Quentin Tarantino Once Called out Sylvester Stallone for Refusing to Kill off Rambo in ‘First Blood’
Sylvester Stallone might be popular for his role as John Rambo as he is for the Rocky franchise. But as many know, his first Rambo film, First Blood, was supposed to have a much different ending than it ended up having.
Quentin Tarantino was someone who wasn’t fond of this change, however, and proceeded to call Stallone out on it.
Quentin Tarantino once shared he wanted to do his own version of ‘First Blood’
Aside from Jackie Brown, Tarantino has mostly directed films from his own original ideas. But the filmmaker once shared if he wanted to just do a movie that he’d know automatically would be good, he’d make First Blood.
His version of the adaptation would be completely different from Stallone’s. For one, it would be more faithful to its source material.
“If I just wanted to make a good movie, that I knew would be good, I would take David Morrell’s novel for First Blood and do the novel,” Tarantino once said in an interview with MovieWeb. “Not the movie that was made out of First Blood.
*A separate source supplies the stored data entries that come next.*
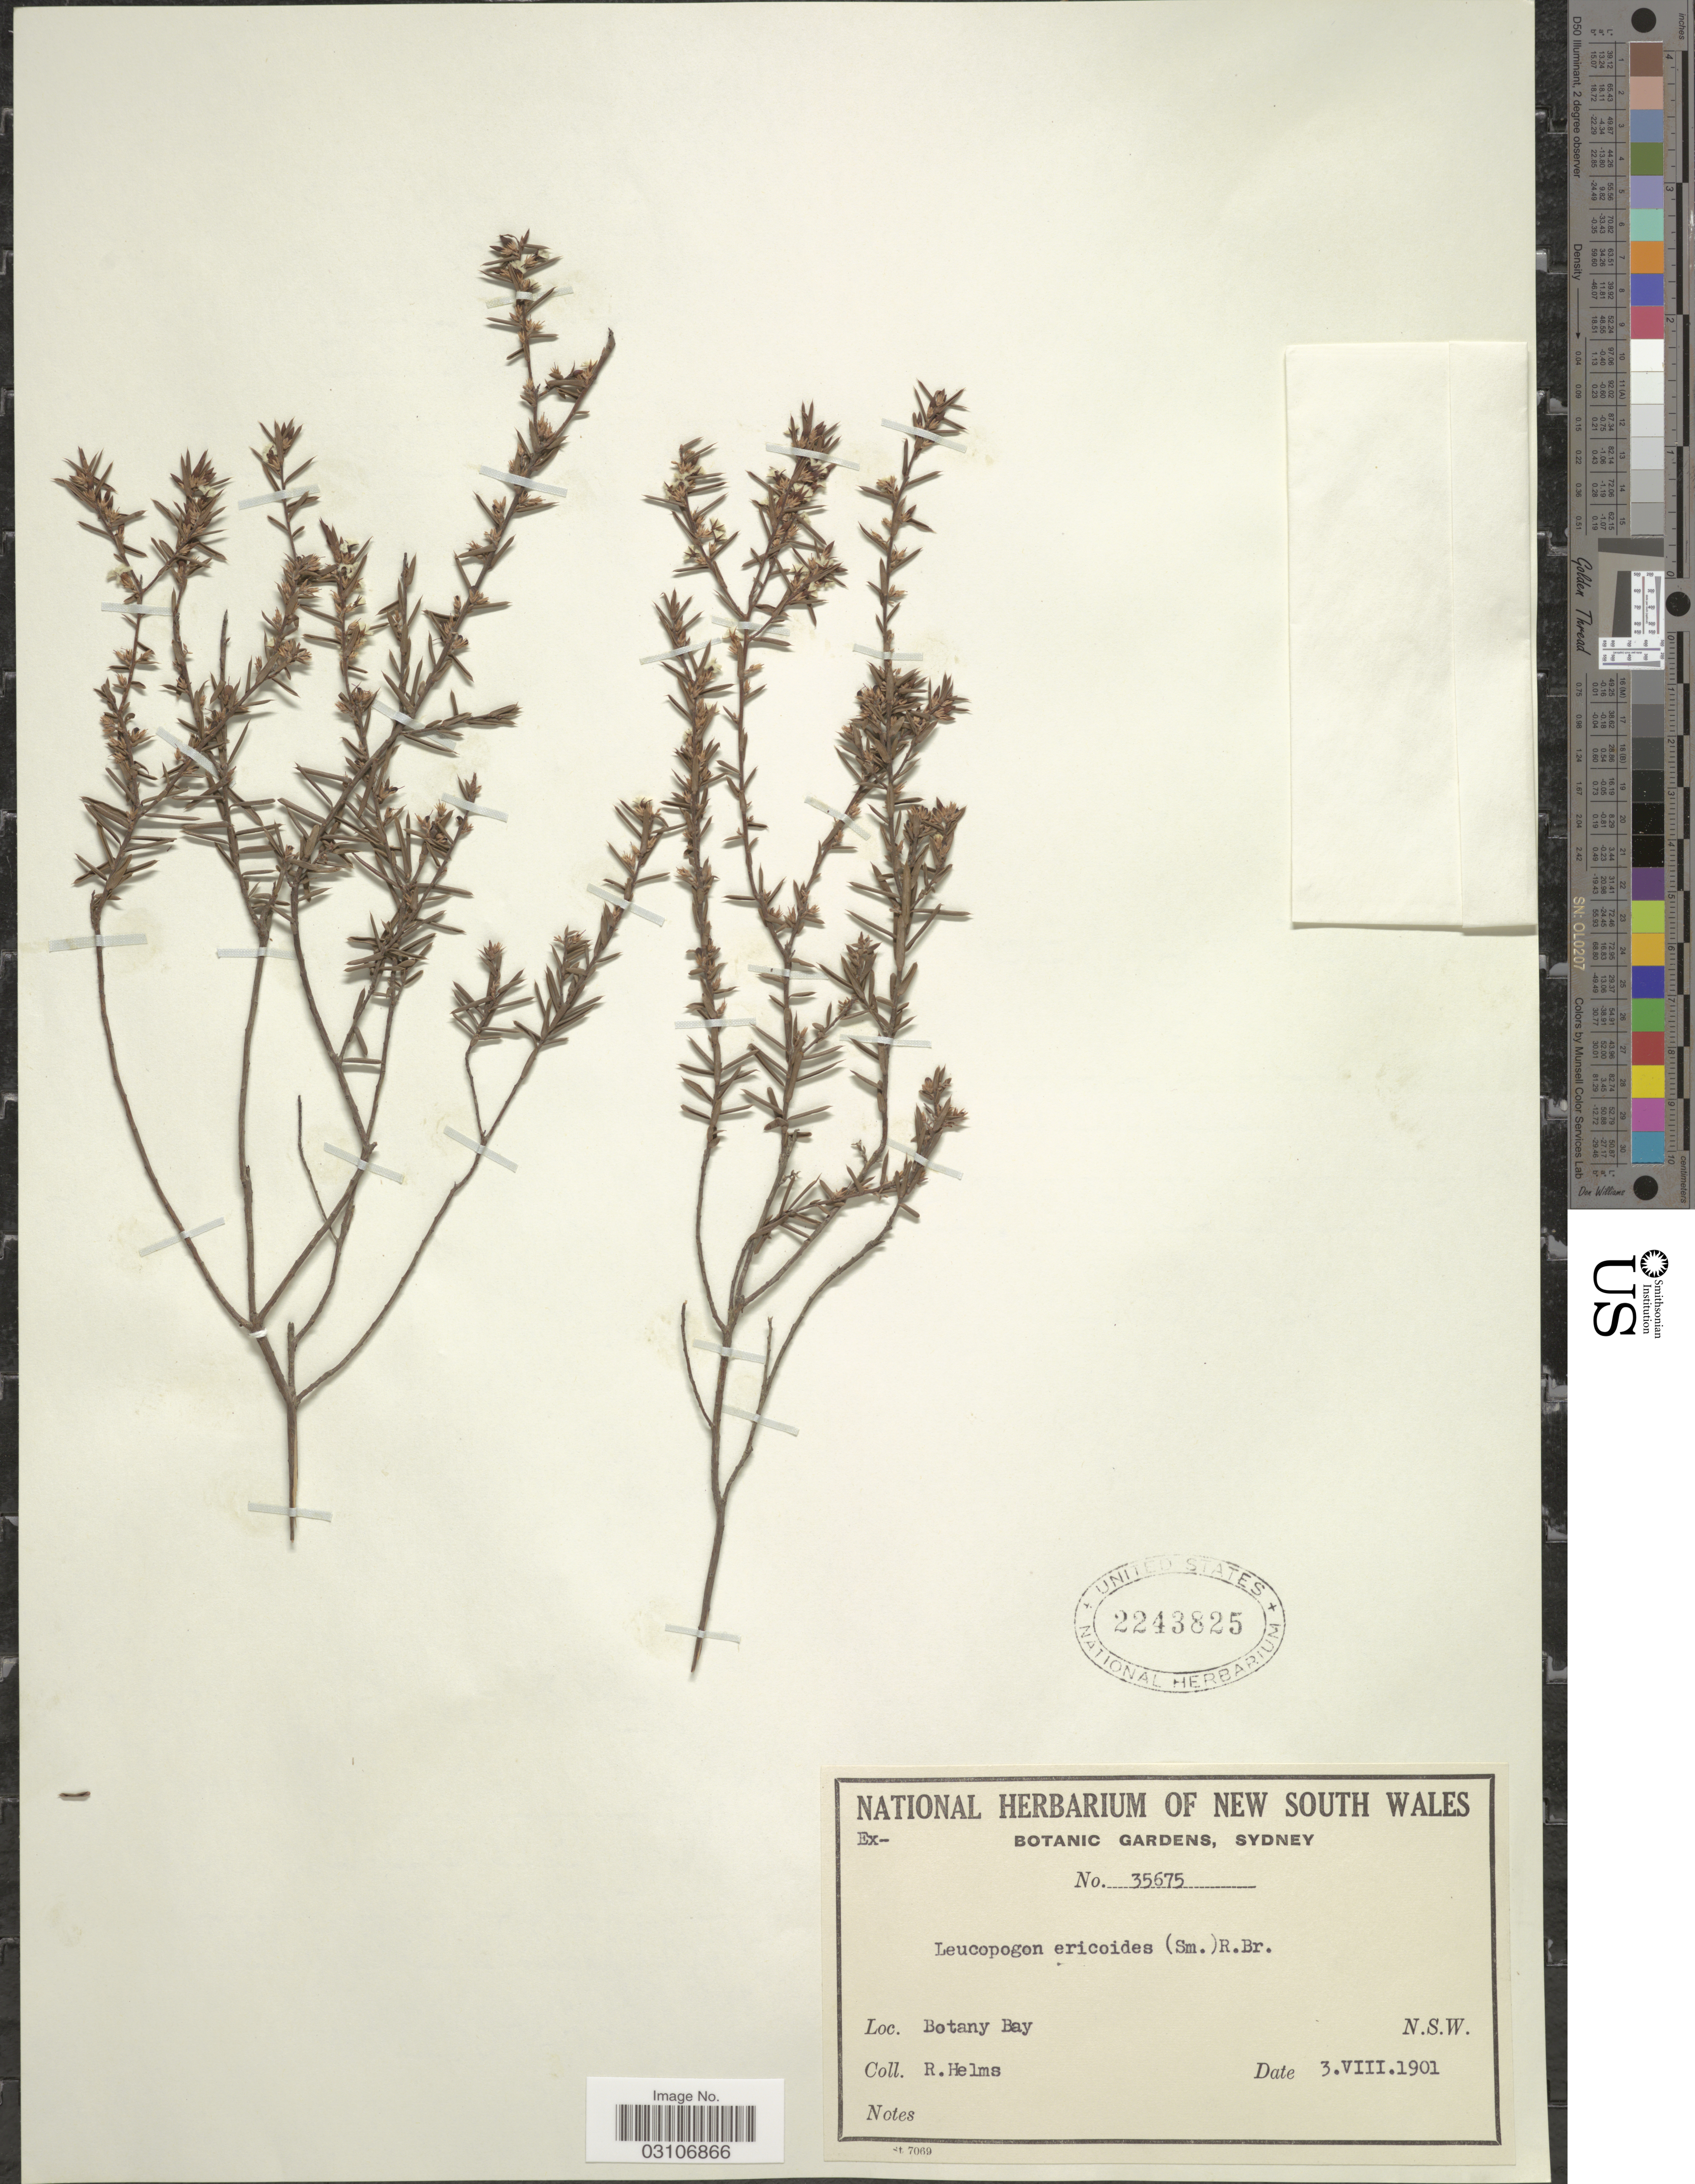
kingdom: Plantae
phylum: Tracheophyta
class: Magnoliopsida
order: Ericales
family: Ericaceae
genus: Leucopogon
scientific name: Leucopogon ericoides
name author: R. Br.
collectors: R. Helms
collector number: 35675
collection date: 1901-08-03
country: Australia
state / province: New South Wales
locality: Botany Bay.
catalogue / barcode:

I would do the novel. And Kurt Russell would play the sheriff, and Adam Driver would play Rambo.”
Known for his dialogue himself, Tarantino had a lot of appreciation for the way Morrell wrote his own characters’ dialogue. However, in this stage of his career, it’s unlikely that Tarantino would actually adapt First Blood.
“Every time I read it, the dialogue is so fantastic in the David Morrell novel that you’re reading it out loud. It would be so good. But now I want to do more than that. But if it was just about to make a good movie, that’s out there,” he said.
Quentin Tarantino once called out Sylvester Stallone for refusing to kill off Rambo
One huge difference between Stallone’s Rambo and the original source material was the fate of its main character. Rambo doesn’t live in Morrell’s original novel. But Stallone ended up changing the fate of the character, which would go on to star in several franchises.
Stallone asserted he made this choice for both the tone of the movie and for its potential commercial appeal. But it wasn’t a creative decision that Tarantino agreed with.
“In the book, Rambo gets killed. I thought it was not the proper message. There had been close to 200,000 suicides by returning Vietnam vets. I said, ‘Why don’t we take him right to the edge without annihilating him?’ Quentin Tarantino said, ‘You’re a coward, you should have killed him!’ I said, ‘Quentin, you’re a lunatic. I want to do some sequels, brother,'” Stallone recalled in an interview with Maclean’s.
In a 2008 interview with Collider, the actor felt that killing off Rambo would’ve been the right thing to do on an artistic level. But Stallone was also interested in putting Rambo through a redemptive journey.
“It’s like you train a pit bull. Take a dog, turn him into a killer, now what do you do? You’ve got to put him down. What happens if that pit bull gets loose? And you realize it’s not as bad as you think. You can somehow redeem him. I thought that was more of an interesting story. Again, as Kirk Douglas says, ‘Not artistic, but commercial,'” Stallone said.
Sylvester Stallone turned down a chance to work with Quentin Tarantino twice
Although some actors might enjoy the opportunity to work with Tarantino, the Suicide Squad member rejected two of the filmmaker’s offers.
“The De Niro part in Jackie Brown. And Grindhouse, the part Kurt Russell did—I said, ‘There’s no way. I have two daughters, and this fellow, his hobby is putting teenagers in his car and smashing them into a wall. That’s not going to work,'” he said.